Bay City News
- Founded: 1979
- Founder: Richard Fogel Wayne Futak Marcia Schwalbe
- Headquarters: 900 Hilldale Avenue Berkeley, CA 94708
- Key people: Katherine Ann Rowlands
- Website: baycitynews.com

= Bay City News =

Wire service

Bay City News is a news agency based in the San Francisco Bay Area that focuses on general interest news.

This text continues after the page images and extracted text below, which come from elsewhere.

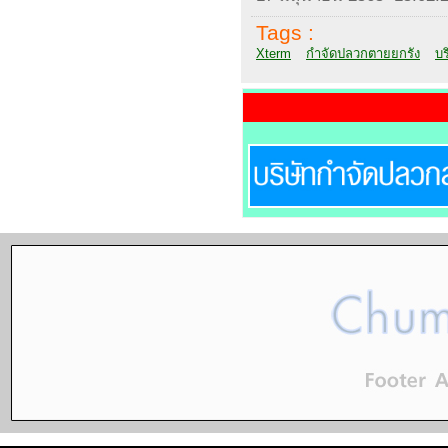
Tags :
Xterm
กำจัดปลวกตายยกรัง
บร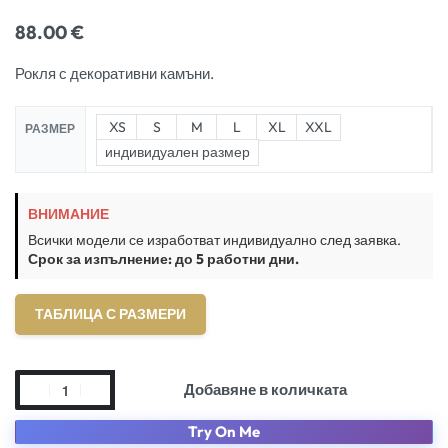
88.00
€
Рокля с декоративни камъни.
XS
S
M
L
XL
XXL
РАЗМЕР
индивидуален размер
ВНИМАНИЕ
Всички модели се изработват индивидуално след заявка.
Срок за изпълнение: до 5 работни дни.
ТАБЛИЦА С РАЗМЕРИ
Добавяне в количката
Try On Me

The agency was based at Fox Plaza in San Francisco for many years, until it moved in 2014 to Oakland, where it is now based. Subscribers include media organizations in the Bay Area.

==History==
Bay City News was established in 1979. Richard Fogel (1923–2009), one of the three founders, helped craft principles of the Freedom of Information Act. He also served as chairman of the National Freedom of Information Committee of the Society of Professional Journalists. In 1989, Fogel was awarded the James Madison Freedom of Information Career Achievement Award.

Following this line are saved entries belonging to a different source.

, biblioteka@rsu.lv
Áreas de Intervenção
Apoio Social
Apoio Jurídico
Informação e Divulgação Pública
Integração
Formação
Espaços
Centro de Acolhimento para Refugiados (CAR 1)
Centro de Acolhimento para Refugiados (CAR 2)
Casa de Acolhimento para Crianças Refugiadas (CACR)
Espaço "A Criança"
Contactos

In March 2018, journalist Katherine Ann Rowlands purchased all shares of Bay City News, becoming the wire service's sole owner and publisher. Rowlands adopted a "hybrid" business model for BCN; as a companion to the for-profit wire service, she created a nonprofit journalism organization called "Bay City News Foundation" (funded by philanthropic contributions) that provides free news for readers on LocalNewsMatters.org.